Work request 1:
Answer these about the A380 news report below, one answer a line, marked (a), (b), (c):
(a) About how long after the JFK plane did the A380 at LAX touch down?
(b) Which airline is slated to get the first A380 delivery, and when?
(c) Where was the LAX A380 bound when it departed?
Work request 2: Write the next part of the A380 news report below, picking up right after its final sentence.

Selected extract:
Start of Block
A380s Head Home Following US Proving Flights

But They'll Be Back... As Soon As Sunday

They're now heading home... but judging by the crowds of fervent planewatchers and curious bystanders alike who clogged streets around New York's JFK International and Los Angeles International Airport this week to witness the arrival of 555-passenger, double-deck Airbus A380 on US shores, it's safe to say the massive airliner created quite a stir across the US this week.

As ANN reported, a Lufthansa A380 landed at JFK Monday morning, followed a short time later by a second A380's touchdown on the other side of the country, at LAX.

Despite the best efforts by Airbus to have both planes land simultaneously -- thus easing protests that LAX got gypped out of its original agreement with Airbus to host the first A380 landing -- the west coast plane touched down about 15 minutes after the JFK plane. Those holding patterns can be a pain.

Both aircraft were in the US for the first time for a series of route-proving exercises. First delivery of the A380 is slated for October 2007 to Singapore Airlines.

After a visit to Chicago to display the plane to interested customers at O'Hare, the fully-outfitted Lufthansa A380 departed JFK Wednesday evening. The plane will make a return visit to the US Sunday night, however. The LAX A380 -- a stripped-down test model lacking an interior -- departed the day before, bound for Toulouse, France.
End of Block
Given data:
Start of Block
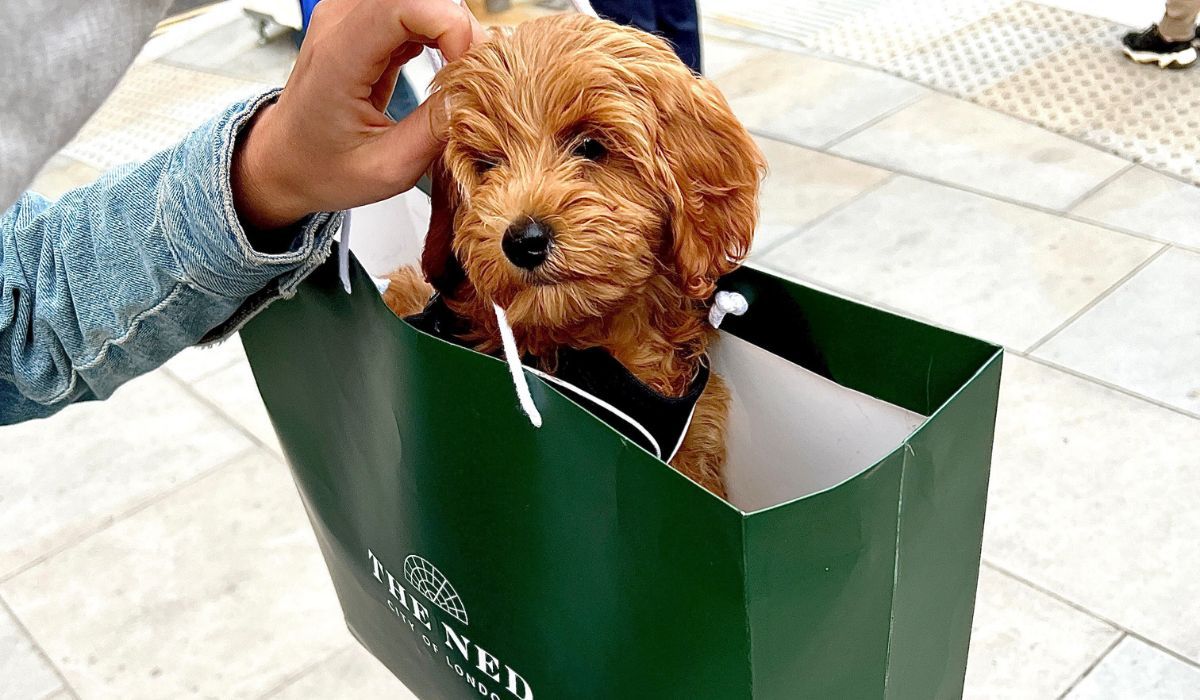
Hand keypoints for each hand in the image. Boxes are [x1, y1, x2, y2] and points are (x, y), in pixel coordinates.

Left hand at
End of Block
Answer section 1:
(a) About 15 minutes.
(b) Singapore Airlines, in October 2007.
(c) Toulouse, France.

Answer section 2:
On March 26, Washington Dulles International Airport will host a group of invited guests in a tour and demonstration flight of the Lufthansa A380 around the Washington area.

What Happened At LAX?

ANN received several emails from curious readers who watched video of the A380 land at LAX -- an arrival accompanied by prodigious white smoke from the 22 mainwheels, and a decided swerve to starboard as the nosewheel touched down. As best we've been able to ascertain, it appears the landing was not indicative of any problem with the superjumbo -- but rather simply a less-than-ideal landing by the Airbus test pilot at the controls, who perhaps had a bit too much right rudder in on touchdown.